The biggest mistake is vanity: Most of the California producers with the means, skill, and desire to make good wine seem to measure success by the price tag on the bottle and would sooner flog pickles than “devalue” their brand by selling a $15 cabernet. You’d think one of California’s star oenologists might be inspired by the examples in France of great winemakers—Aubert de Villaine and Dominique Lafon come to mind—who are happily slumming it on the side, producing terrific, inexpensive wines from satellite appellations. But apparently that isn’t the California way.

OK, there are a few exceptions. Mike lists Ridge, which is generally great, and I am of course a huge fan of David Bruce (especially the luscious Petite Syrah that Bob and Terry cellar).

OK, now I’m ready to leave the office and drink. I’m going to try to stay for at least another hour.

Boxed wine consumption: A mark of sophistication?

Copied straight from my CoolNews@reveries.com newsletter (a great marketing trend site):

Boxed Wine. One in five glasses of wine consumed by Americans comes from a box, reports Frank J. Prial in The New York Times. “We’re third,” he continues. “In Australia, boxes have half the wine market and in Norway…they claim a third.” In Britain, “the market for boxed wine is growing twice as fast as that for bottled wine.” Ryan Sproul, who markets a three-liter, Napa Valley 2001 Chardonnay called Black Box, says boxed wine is growing in popularity “because consumers have come to realize that the wine is more important than the packaging.” The quality of the wine inside does count, of course — Black Box actually “won a silver medal in a competition sponsored by The San Francisco Chronicle.”
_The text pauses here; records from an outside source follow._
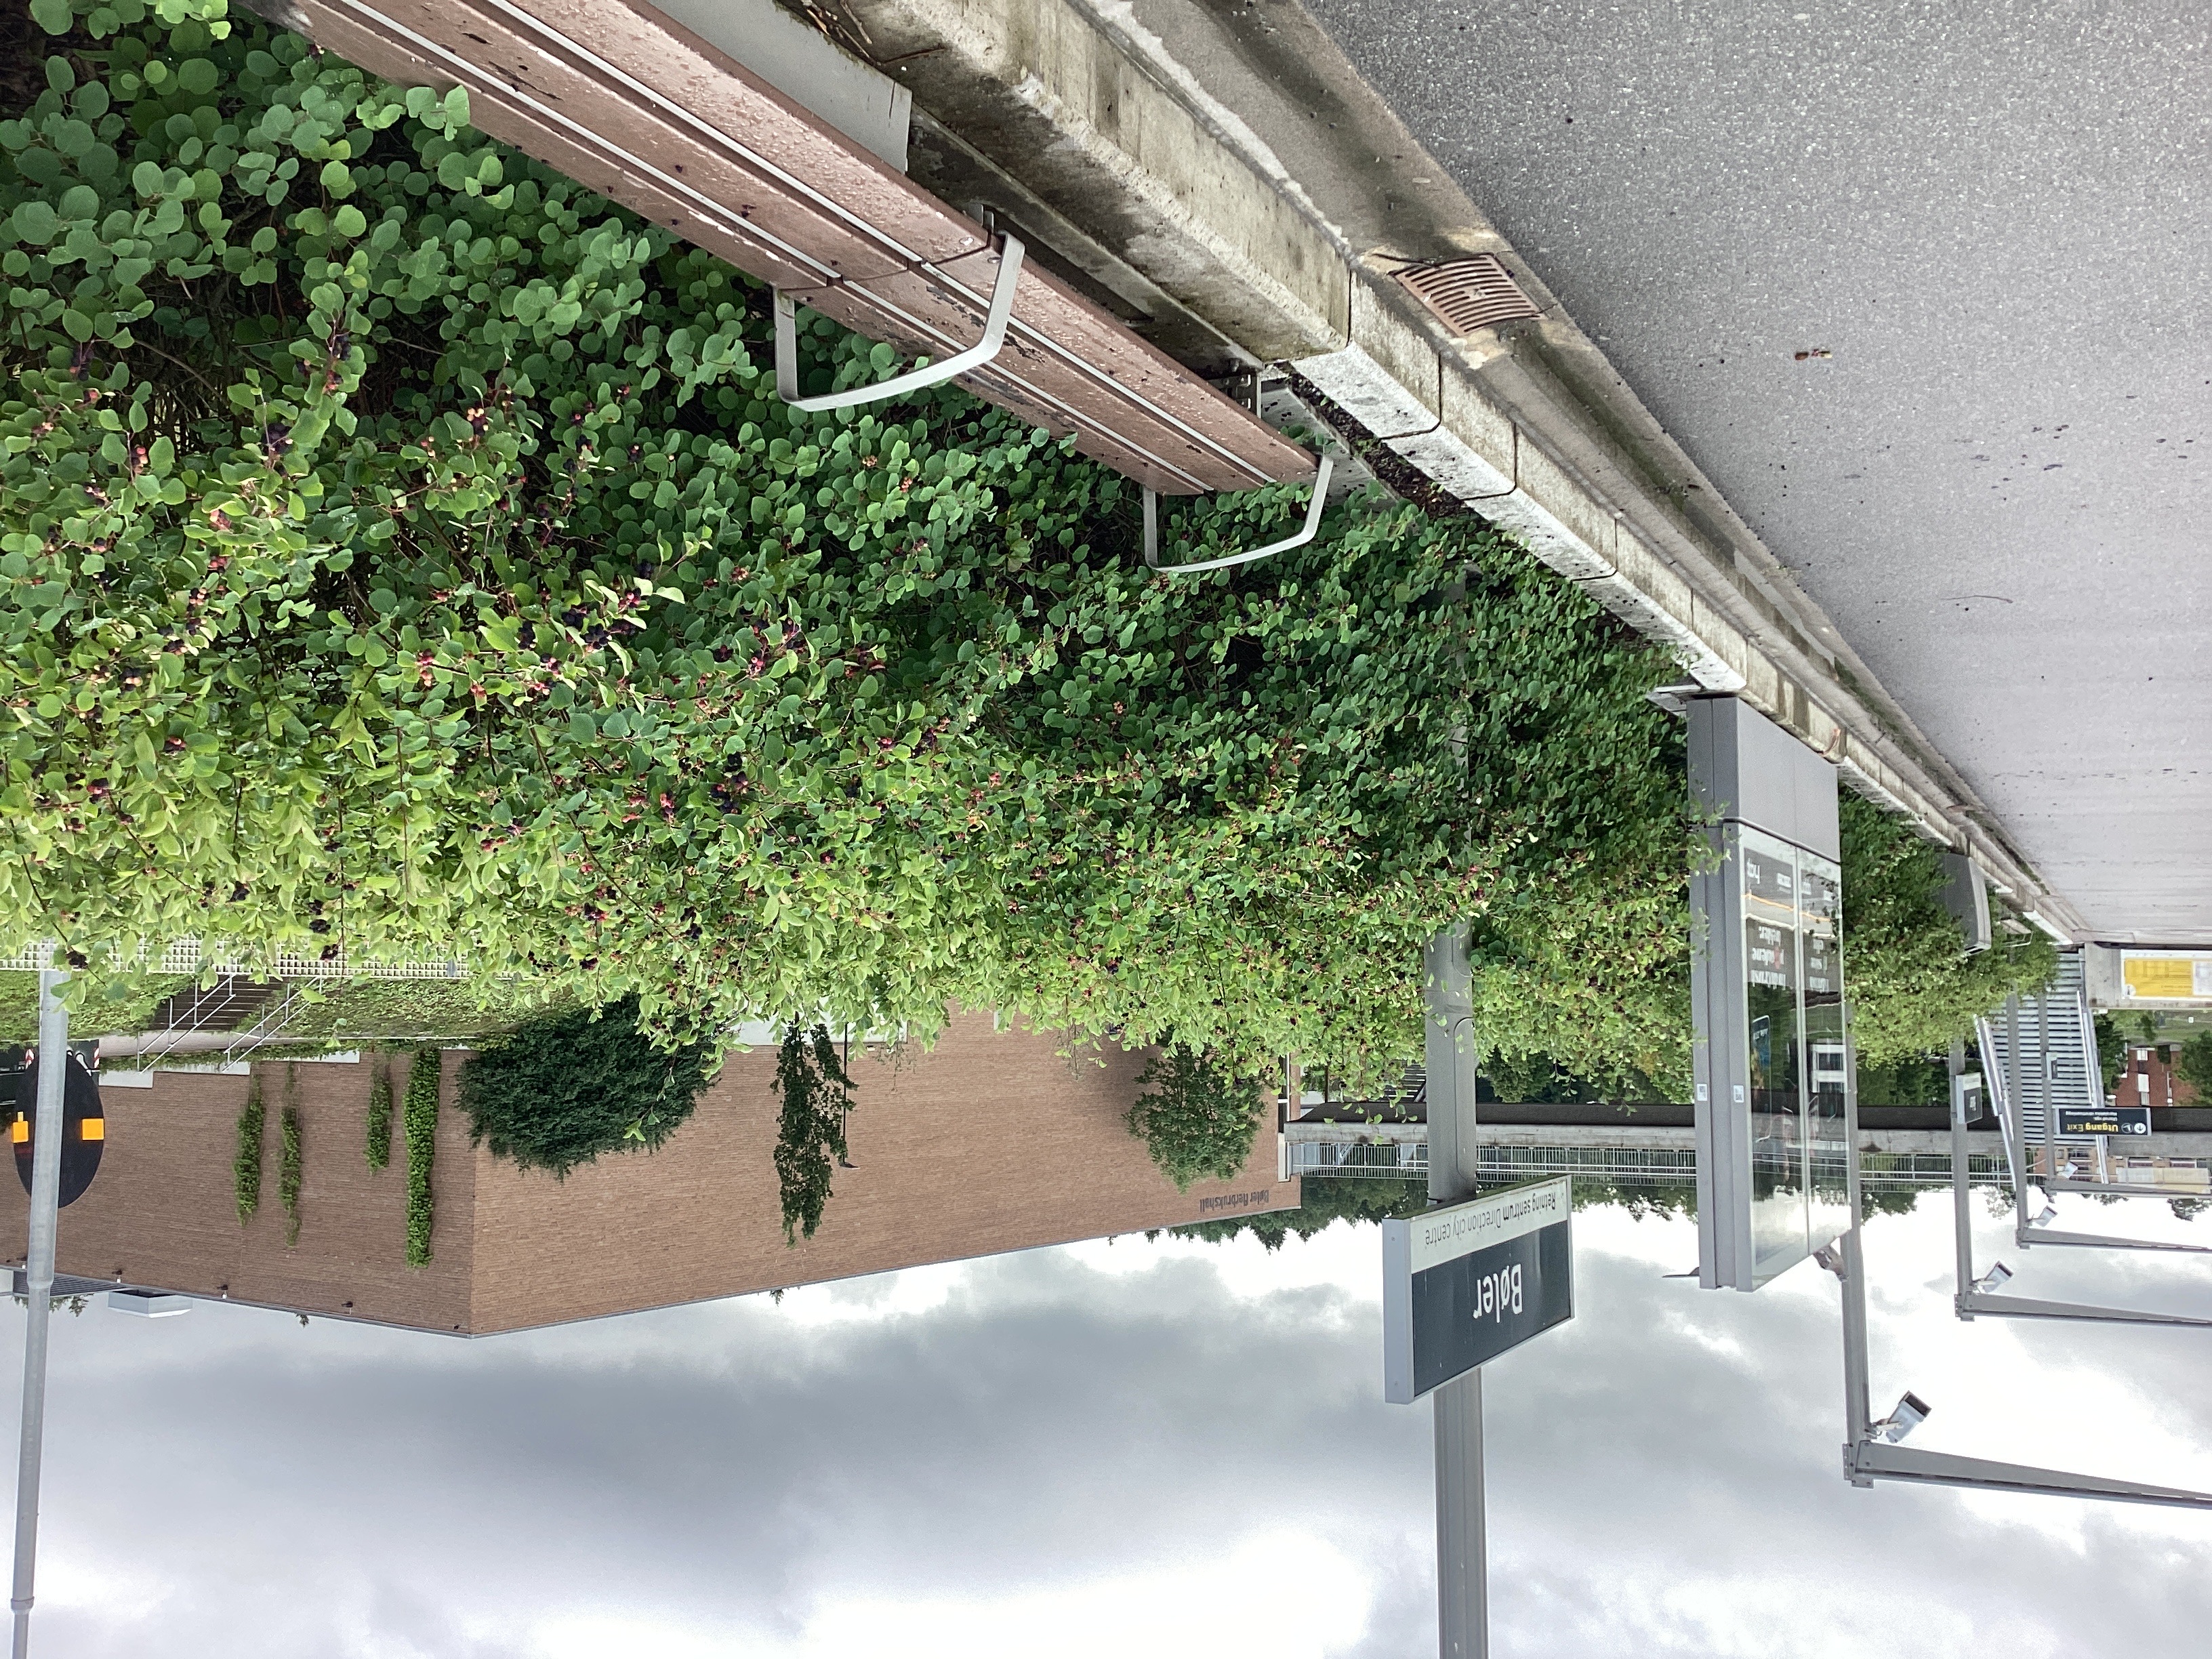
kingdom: Plantae
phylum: Tracheophyta
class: Magnoliopsida
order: Rosales
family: Rosaceae
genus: Amelanchier
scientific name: Amelanchier alnifolia
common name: taggblåhegg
The truly surprising thing here, however, is that boxes make great wine vessels. That’s because the “triple-layer clear-plastic…bag that holds the wine” inside the box is airtight. The bag contracts as the wine is dispensed, keeping remaining wine in “perfect condition, for a surprisingly long time.” It’s an innovation claimed by the Australians, which they say dates back 30 years. It is most associated in America with cheap, sweet wines, sold mostly in “supermarkets and working-class liquor stores.” The typical American box of wine, marketed by vintners such as Almaden and Franzia, holds five-liters and sells for “$8 to $12 , or $1.35 to $1.75 a bottle.”

Labels like Black Box, however, are selling for 25 bucks a box. Australia’s BRL Hardy has a line of chardonnay, shiraz and merlot priced at $16. A “magnum-size, organic bag-in-the-box wine called Our Daily Red,” actually depends on boxing — because it contains no sulfites it “soon becomes unstable in an opened bottle.” In London, “a recent tasting…featured 30 bag-in-the-box wines, all of them serious entries from France, Spain and Italy.” Mr. Prial concludes: “We Americans are still pretty insecure when it comes to wine. We still place undue importance on the bottles, labels and corkscrews. But, as the figures show, we’re changing.”